**TO DO:**
Since only the words are wanted, reproduce every entry exactly and leave the images behind.

Start of DATA FOR THIS TASK

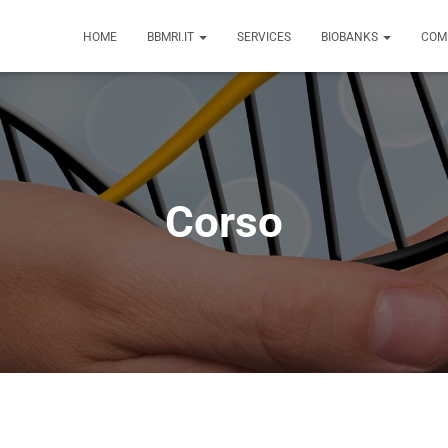
HOME
BBMRI.IT
SERVICES
BIOBANKS
COM
Corso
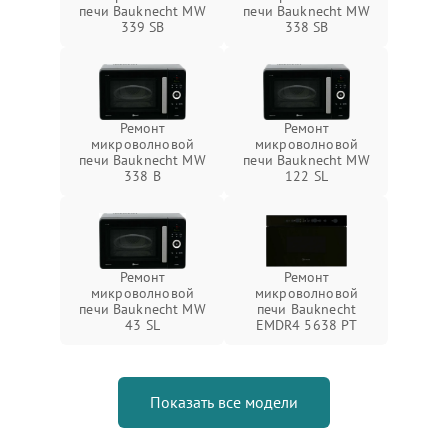
печи Bauknecht MW
печи Bauknecht MW
339 SB
338 SB
Ремонт
Ремонт
микроволновой
микроволновой
печи Bauknecht MW
печи Bauknecht MW
338 B
122 SL
Ремонт
Ремонт
микроволновой
микроволновой
печи Bauknecht MW
печи Bauknecht
43 SL
EMDR4 5638 PT
Показать все модели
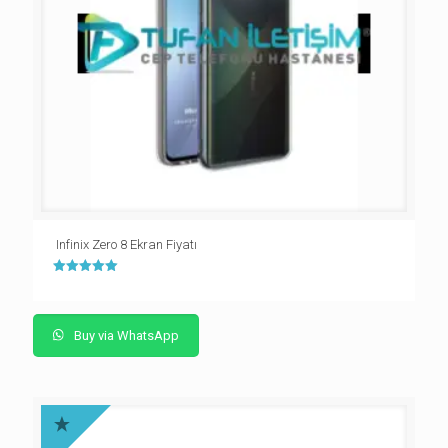
Infinix Zero 8 Ekran Fiyatı
5 üzerinden
5.00
oy aldı
Buy via WhatsApp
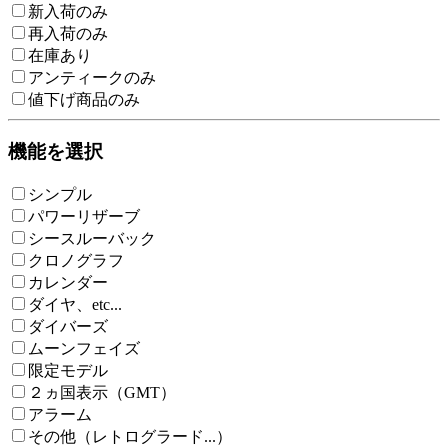
新入荷のみ
再入荷のみ
在庫あり
アンティークのみ
値下げ商品のみ
機能を選択
シンプル
パワーリザーブ
シースルーバック
クロノグラフ
カレンダー
ダイヤ、etc...
ダイバーズ
ムーンフェイズ
限定モデル
２ヵ国表示（GMT）
アラーム
その他（レトログラード...）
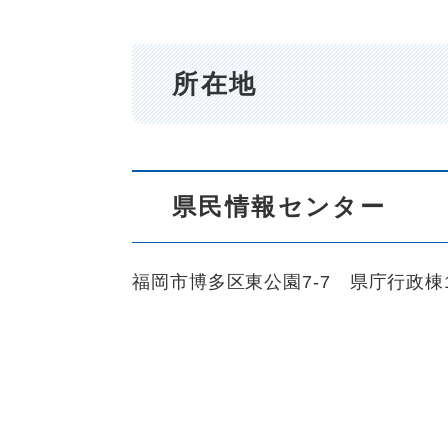
所在地
県民情報センター
福岡市博多区東公園7-7 県庁行政棟1階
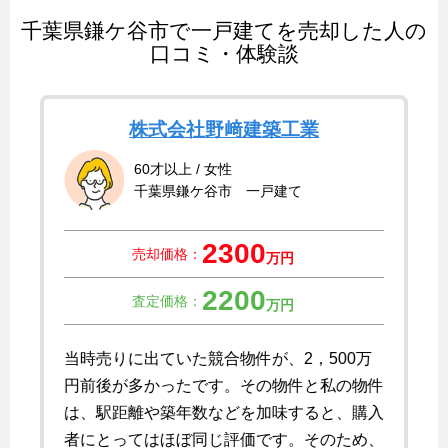
千葉県鎌ケ谷市で一戸建てを売却した人の
口コミ・体験談
株式会社野﨑建築工業
60才以上 / 女性
千葉県鎌ケ谷市 一戸建て
2300
売却価格：
万円
2200
査定価格：
万円
当時売りに出ていた競合物件が、2，500万
円前後が多かったです。その物件と私の物件
は、駅距離や築年数などを加味すると、購入
者にとってはほぼ同じ評価です。そのため、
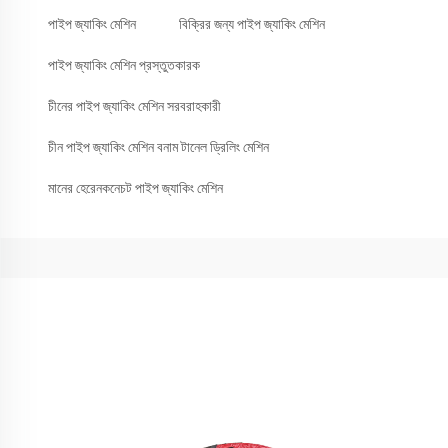
পাইপ জ্যাকিং মেশিন
বিক্রির জন্য পাইপ জ্যাকিং মেশিন
পাইপ জ্যাকিং মেশিন প্রস্তুতকারক
চীনের পাইপ জ্যাকিং মেশিন সরবরাহকারী
চীন পাইপ জ্যাকিং মেশিন বনাম টানেল ড্রিলিং মেশিন
মানের হেরেনকনেচট পাইপ জ্যাকিং মেশিন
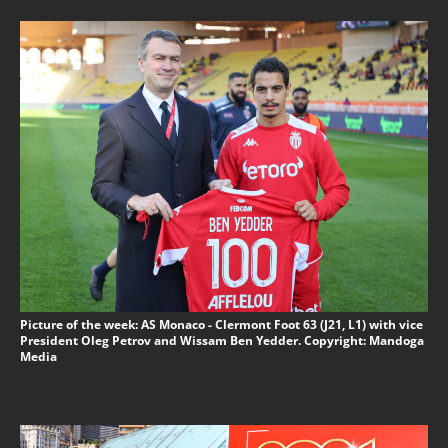
Picture of the week: AS Monaco - Clermont Foot 63 (J21, L1) with vice
President Oleg Petrov and Wissam Ben Yedder. Copyright: Mandoga
Media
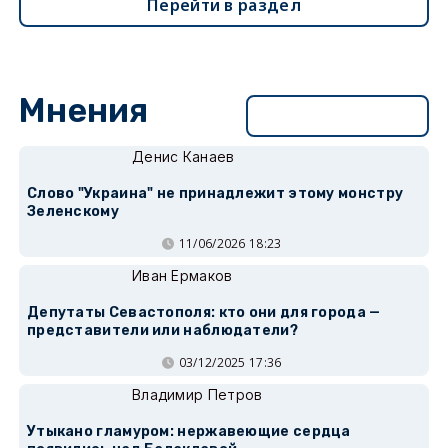
Перейти в раздел
Мнения
Перейти в раздел
Денис Канаев
Слово "Украина" не принадлежит этому монстру
Зеленскому
11/06/2026 18:23
Иван Ермаков
Депутаты Севастополя: кто они для города —
представители или наблюдатели?
03/12/2025 17:36
Владимир Петров
Утыкано гламуром: нержавеющие сердца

End of DATA FOR THIS TASK

**ANSWER TO THIS EXERCISE:**
HOME
BBMRI.IT
SERVICES
BIOBANKS
COM
Corso
печи Bauknecht MW
печи Bauknecht MW
339 SB
338 SB
Ремонт
Ремонт
микроволновой
микроволновой
печи Bauknecht MW
печи Bauknecht MW
338 B
122 SL
Ремонт
Ремонт
микроволновой
микроволновой
печи Bauknecht MW
печи Bauknecht
43 SL
EMDR4 5638 PT
Показать все модели
Infinix Zero 8 Ekran Fiyatı
5 üzerinden
5.00
oy aldı
Buy via WhatsApp
新入荷のみ
再入荷のみ
在庫あり
アンティークのみ
値下げ商品のみ
機能を選択
シンプル
パワーリザーブ
シースルーバック
クロノグラフ
カレンダー
ダイヤ、etc...
ダイバーズ
ムーンフェイズ
限定モデル
２ヵ国表示（GMT）
アラーム
その他（レトログラード...）
所在地
県民情報センター
福岡市博多区東公園7-7 県庁行政棟1階
千葉県鎌ケ谷市で一戸建てを売却した人の
口コミ・体験談
株式会社野﨑建築工業
60才以上 / 女性
千葉県鎌ケ谷市 一戸建て
2300
売却価格：
万円
2200
査定価格：
万円
当時売りに出ていた競合物件が、2，500万
円前後が多かったです。その物件と私の物件
は、駅距離や築年数などを加味すると、購入
者にとってはほぼ同じ評価です。そのため、
পাইপ জ্যাকিং মেশিন
বিক্রির জন্য পাইপ জ্যাকিং মেশিন
পাইপ জ্যাকিং মেশিন প্রস্তুতকারক
চীনের পাইপ জ্যাকিং মেশিন সরবরাহকারী
চীন পাইপ জ্যাকিং মেশিন বনাম টানেল ড্রিলিং মেশিন
মানের হেরেনকনেচট পাইপ জ্যাকিং মেশিন
Picture of the week: AS Monaco - Clermont Foot 63 (J21, L1) with vice
President Oleg Petrov and Wissam Ben Yedder. Copyright: Mandoga
Media
Перейти в раздел
Мнения
Перейти в раздел
Денис Канаев
Слово "Украина" не принадлежит этому монстру
Зеленскому
11/06/2026 18:23
Иван Ермаков
Депутаты Севастополя: кто они для города —
представители или наблюдатели?
03/12/2025 17:36
Владимир Петров
Утыкано гламуром: нержавеющие сердца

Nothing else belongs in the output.